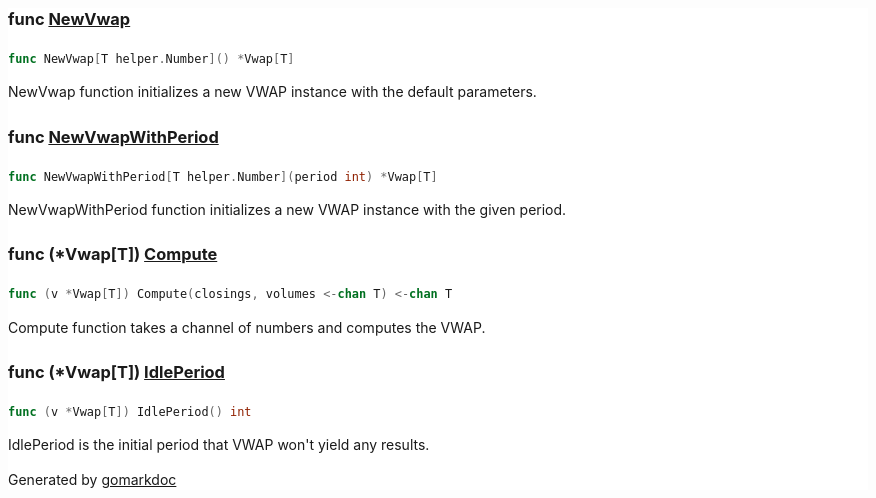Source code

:<a name="NewVwap"></a>
### func [NewVwap](<https://github.com/cinar/indicator/blob/v2/volume/vwap.go#L32>)

```go
func NewVwap[T helper.Number]() *Vwap[T]
```

NewVwap function initializes a new VWAP instance with the default parameters.

<a name="NewVwapWithPeriod"></a>
### func [NewVwapWithPeriod](<https://github.com/cinar/indicator/blob/v2/volume/vwap.go#L37>)

```go
func NewVwapWithPeriod[T helper.Number](period int) *Vwap[T]
```

NewVwapWithPeriod function initializes a new VWAP instance with the given period.

<a name="Vwap[T].Compute"></a>
### func \(\*Vwap\[T\]\) [Compute](<https://github.com/cinar/indicator/blob/v2/volume/vwap.go#L44>)

```go
func (v *Vwap[T]) Compute(closings, volumes <-chan T) <-chan T
```

Compute function takes a channel of numbers and computes the VWAP.

<a name="Vwap[T].IdlePeriod"></a>
### func \(\*Vwap\[T\]\) [IdlePeriod](<https://github.com/cinar/indicator/blob/v2/volume/vwap.go#L61>)

```go
func (v *Vwap[T]) IdlePeriod() int
```

IdlePeriod is the initial period that VWAP won't yield any results.

Generated by [gomarkdoc](<https://github.com/princjef/gomarkdoc>)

» Instructions to follow
Write the listing above out again exactly, but not the images it holds.

» Task response
Source code

:<a name="NewVwap"></a>
### func [NewVwap](<https://github.com/cinar/indicator/blob/v2/volume/vwap.go#L32>)

```go
func NewVwap[T helper.Number]() *Vwap[T]
```

NewVwap function initializes a new VWAP instance with the default parameters.

<a name="NewVwapWithPeriod"></a>
### func [NewVwapWithPeriod](<https://github.com/cinar/indicator/blob/v2/volume/vwap.go#L37>)

```go
func NewVwapWithPeriod[T helper.Number](period int) *Vwap[T]
```

NewVwapWithPeriod function initializes a new VWAP instance with the given period.

<a name="Vwap[T].Compute"></a>
### func \(\*Vwap\[T\]\) [Compute](<https://github.com/cinar/indicator/blob/v2/volume/vwap.go#L44>)

```go
func (v *Vwap[T]) Compute(closings, volumes <-chan T) <-chan T
```

Compute function takes a channel of numbers and computes the VWAP.

<a name="Vwap[T].IdlePeriod"></a>
### func \(\*Vwap\[T\]\) [IdlePeriod](<https://github.com/cinar/indicator/blob/v2/volume/vwap.go#L61>)

```go
func (v *Vwap[T]) IdlePeriod() int
```

IdlePeriod is the initial period that VWAP won't yield any results.

Generated by [gomarkdoc](<https://github.com/princjef/gomarkdoc>)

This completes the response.